The treatment of neurodegenerative diseases remains as a great medical challenge, which affects millions of people. Currently, no truly effective treatments for neurodegenerative diseases are available. The failure of clinical translation of nearly all (> 400) tested compounds for Alzheimer’s Diseases (AD) triggered interested to develop alternative approaches of developing neuroprotective therapies to activate and restore neuronal functions. Many studies have shown brain-derived neurotrophic factor (BDNF) and its high affinity receptor, tropomyosin-receptor-kinase B (TrkB), are associated with neurological disorders, such as AD. TrkB is a transmembrane protein that activates a number of biological pathways upon activation. The development of techniques using transmembrane proteins as therapeutic targets is of great importance because over 60% of all modern pharmaceuticals target membrane proteins. Here, a novel drug screening platform based cell-membrane coated magnetic nanoclusters (CMMNs) will be disused, where the functional transmembrane receptors on the coating membrane serve as “smart baits” for direct identification of binding compounds from screening sources and the encapsulated magnetic nanoparticles enable quick isolation of identified compounds.

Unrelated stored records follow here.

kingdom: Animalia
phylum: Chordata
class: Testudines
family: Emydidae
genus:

In this presentation, using TrkB as a model system, we evaluated the potential of this drug-screening platform in identifying binders from an artificial mixture and several plant extracts. The CMMNs were prepared using SH-SY5Y neuroblastoma cells overexpressing TrkB and 200 nm iron oxide nanoclusters were used as core materials. The formation of CMMNs was confirmed with transmission electron microscopy. The presence and activity of TrkB receptors on CMMN surfaces were studied using confocal microscopy with antibody labeling and ATP-ADP conversion experiment. The fishing experiments were performed by incubating CMMNs with an artificial mixture containing a known binder and several non-binders and by incubating CMMNs with Centella asiatica (Gotu kola) extracts at 37 °C for 20 minutes. The identified TrkB-bound compounds were analyzed using a Water Xevo G2xs QTof-MS with iclass UPLC system. Our fishing experiments suggested that the immobilized TrkB receptors on CMMN surfaces were able to selectively retain the known binder and could identify compounds from plant extracts. Total seven compounds were identified and all of which have been previous reported to play a role in the therapy of cognitive impartment.